El presidente de la Federación de Industrias Frigoríficas Regionales Argentinas (FIFRA), Daniel Urcía, emitió fuertes críticas al Gobierno en el informe mensual que emite la organización.
“Hay fábricas reprogramando su producción para reducir gastos, lo que afecta turnos y días de trabajo, hay preocupación en la cadena de pagos y prima la precaución”, enunció el máximo dirigente de la cámara que agrupa buena parte de los frigoríficos del interior del país.
Urcía ya había anticipado en enero la posibilidad de cierres de plantas de faena a raíz de un escenario de costos inviable para la actividad, y ese presagio ya se está cumpliendo, entre otras luces de alerta que titilan cada vez más fuerte en la cadena cárnica.
“Como dijimos en ediciones anteriores se avecina un año especialmente difícil para el sector de la industria cárnica y ya hay impactos resonantes: tres plantas con habilitación de mercados externos ubicadas en Bahía Blanca (Buenos Aires), Bernasconi y General Pico (ambas en La Pampa) dejaron de operar entre fines del año pasado y los primeros meses de este”, remarcó Urcía.
Dentro de este contexto, señaló el inconveniente con la cadena de pagos. “Por otro lado, en el eslabón comercial de la cadena hay preocupación por el alargamiento de los plazos de pago que genera descalces financieros y en algunos casos pérdidas del capital de trabajo”.
“El crédito característico del sector, es soportado por la cadena porque casi no hay financiamiento bancario o externo para la compra de hacienda con destino a faena”, agregó.

__Sección de datos__
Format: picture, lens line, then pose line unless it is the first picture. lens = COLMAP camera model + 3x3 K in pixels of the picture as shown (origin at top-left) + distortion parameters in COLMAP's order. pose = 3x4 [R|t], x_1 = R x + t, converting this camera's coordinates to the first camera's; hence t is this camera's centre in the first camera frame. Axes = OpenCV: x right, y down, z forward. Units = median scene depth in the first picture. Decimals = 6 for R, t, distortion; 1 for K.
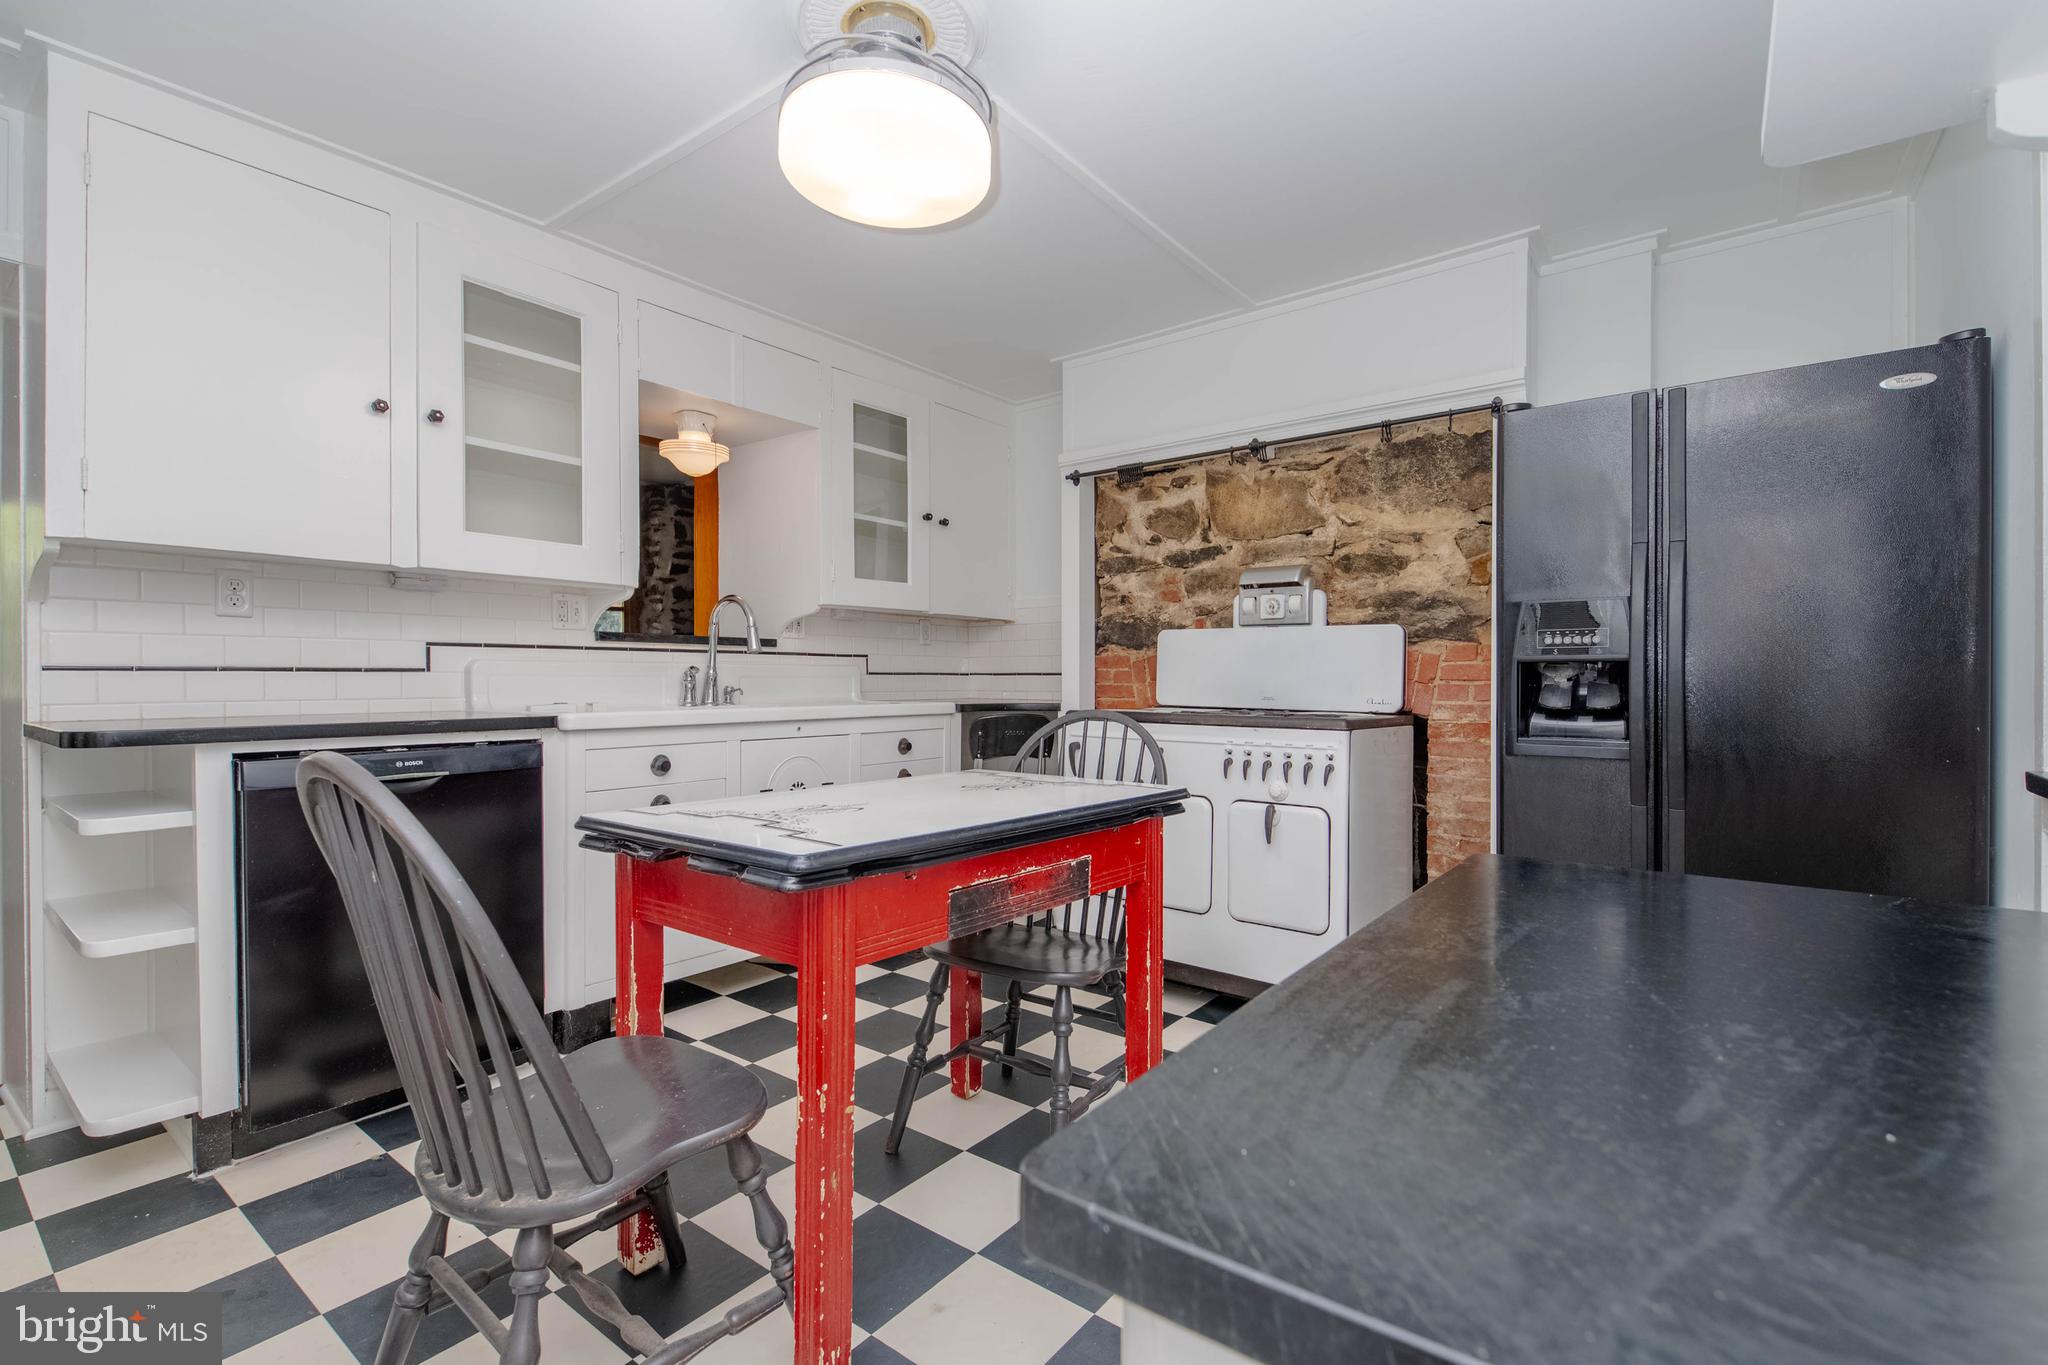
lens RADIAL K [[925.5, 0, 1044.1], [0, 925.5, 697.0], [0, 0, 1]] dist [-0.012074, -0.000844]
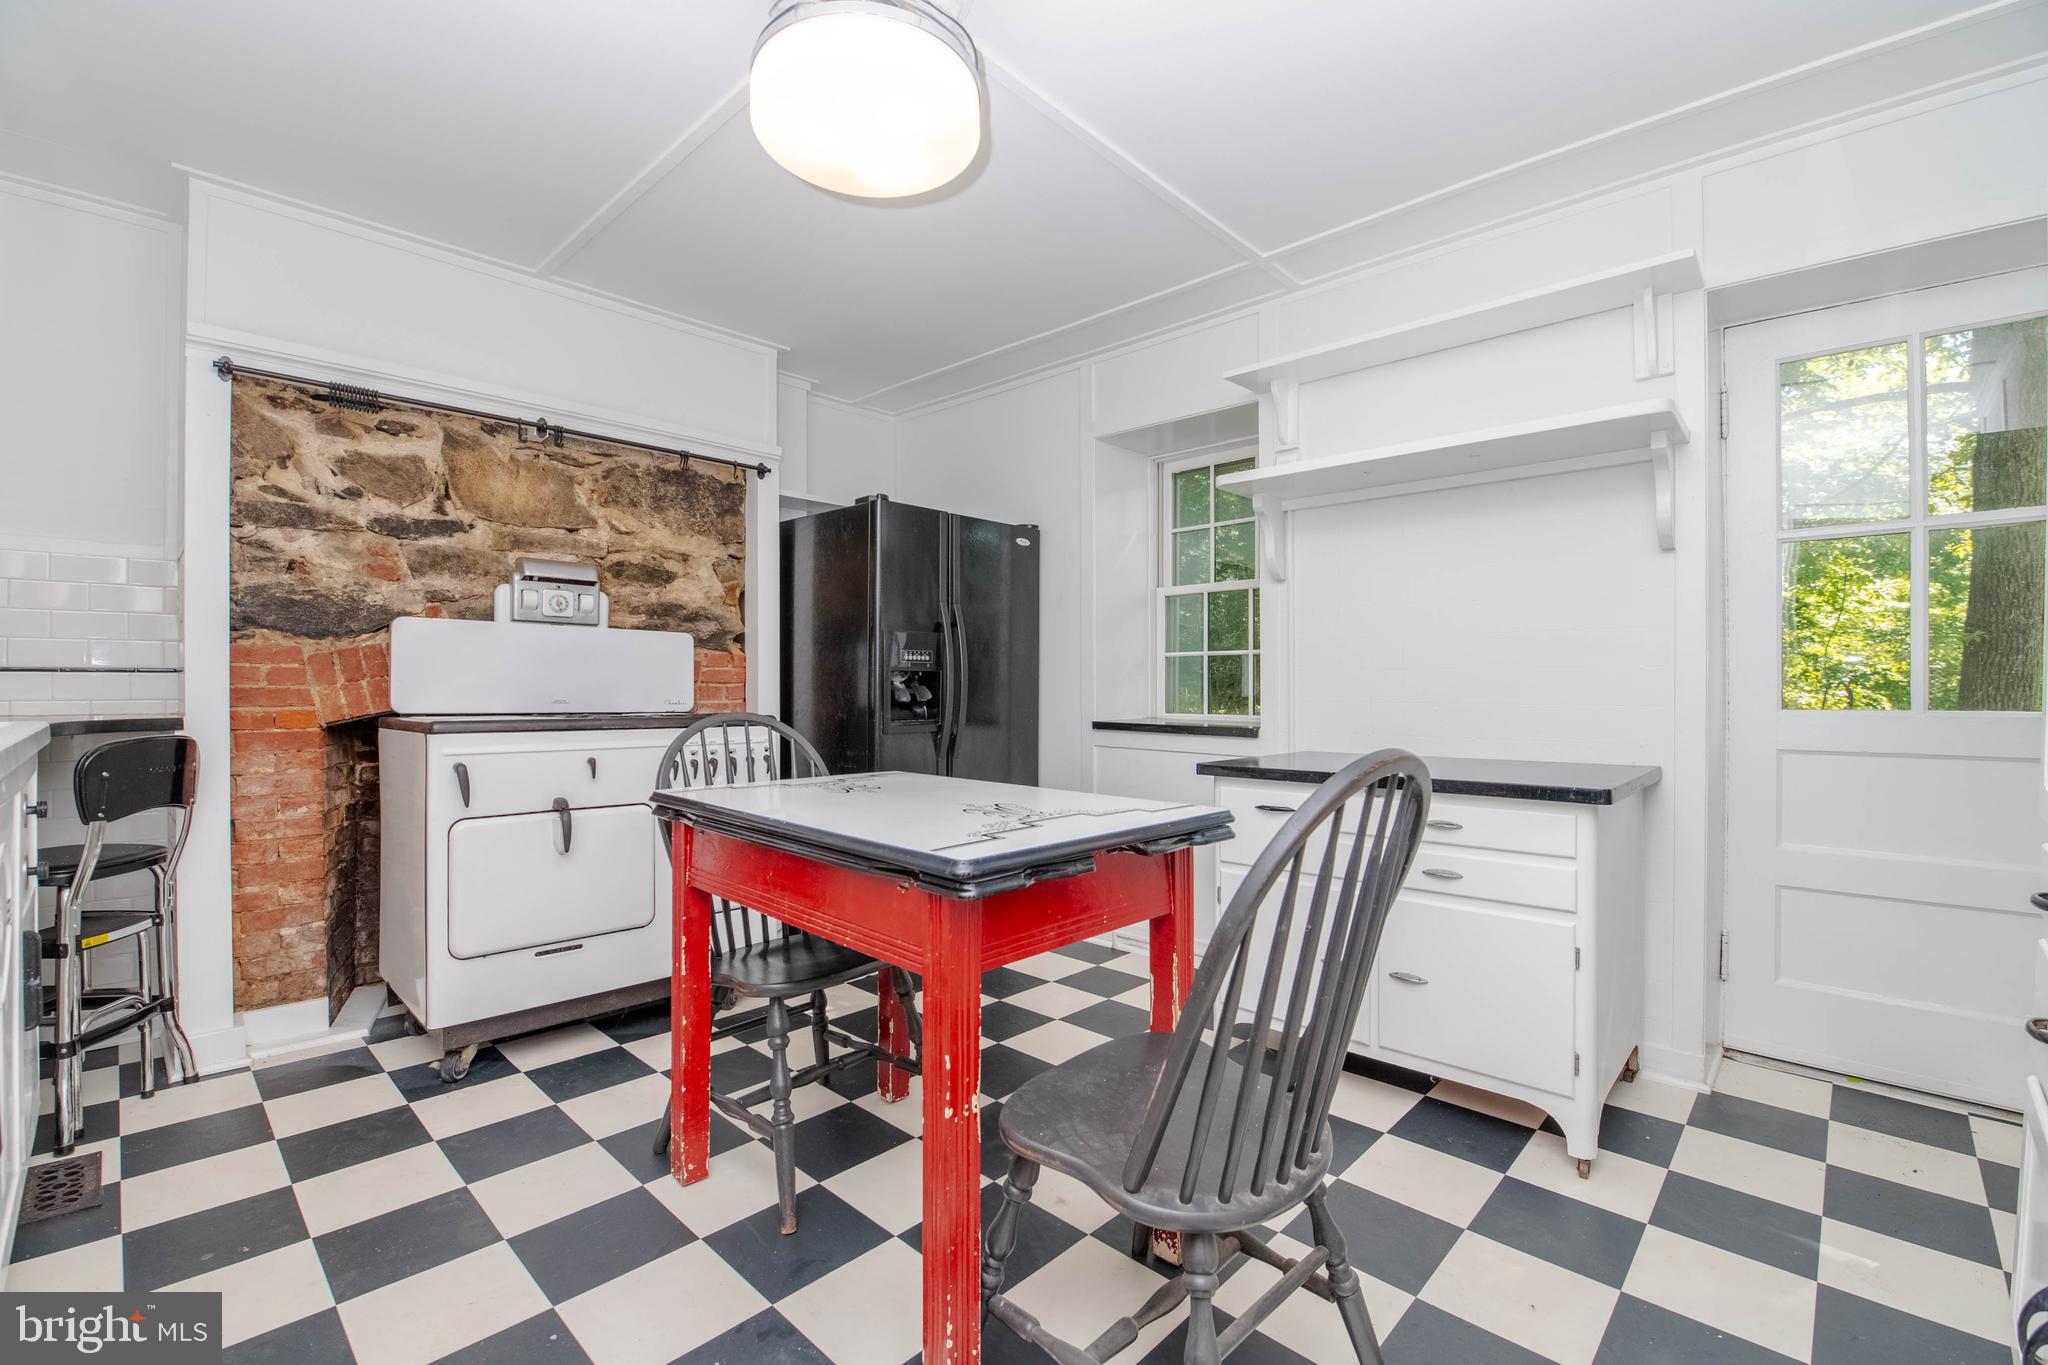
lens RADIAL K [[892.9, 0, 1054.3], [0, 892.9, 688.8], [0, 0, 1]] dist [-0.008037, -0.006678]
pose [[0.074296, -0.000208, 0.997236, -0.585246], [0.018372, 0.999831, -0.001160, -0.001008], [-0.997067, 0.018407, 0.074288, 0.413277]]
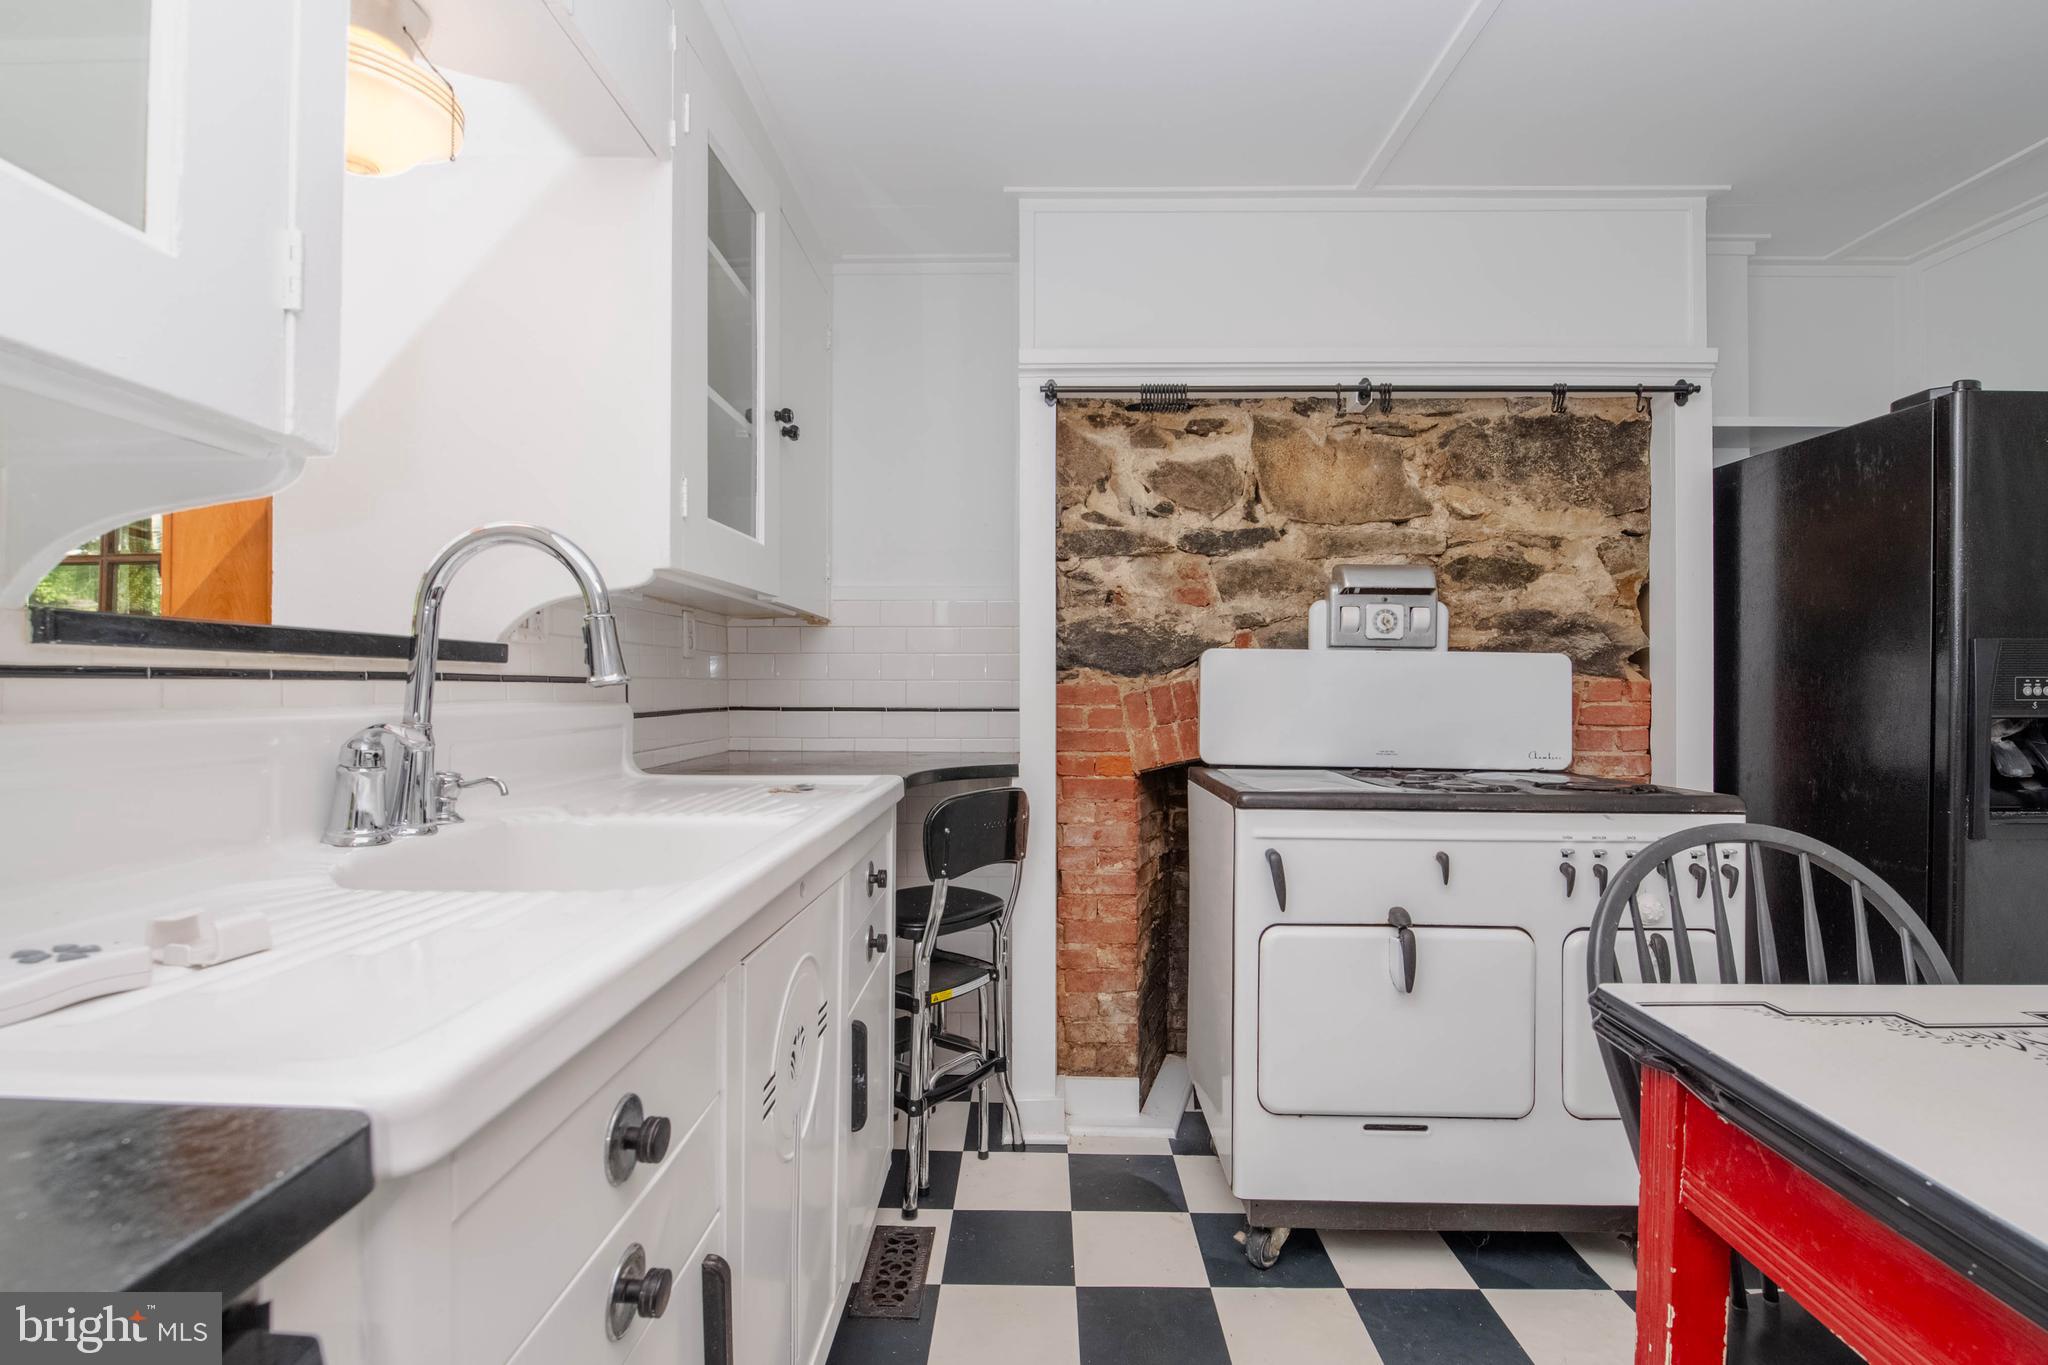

__Serie de ejercicios__
1. Según el texto sobre los frigoríficos, ¿en qué localidades estaban las tres plantas que dejaron de operar?
2. Por favor, devuelve sin cambios el tramo del texto sobre los frigoríficos que va desde "El presidente de" hasta "la cadena cárnica.".
Los datos son material independiente del texto.

__Soluciones por tarea__
1. En Bahía Blanca (Buenos Aires), Bernasconi y General Pico (ambas en La Pampa).

2.
El presidente de la Federación de Industrias Frigoríficas Regionales Argentinas (FIFRA), Daniel Urcía, emitió fuertes críticas al Gobierno en el informe mensual que emite la organización.
“Hay fábricas reprogramando su producción para reducir gastos, lo que afecta turnos y días de trabajo, hay preocupación en la cadena de pagos y prima la precaución”, enunció el máximo dirigente de la cámara que agrupa buena parte de los frigoríficos del interior del país.
Urcía ya había anticipado en enero la posibilidad de cierres de plantas de faena a raíz de un escenario de costos inviable para la actividad, y ese presagio ya se está cumpliendo, entre otras luces de alerta que titilan cada vez más fuerte en la cadena cárnica.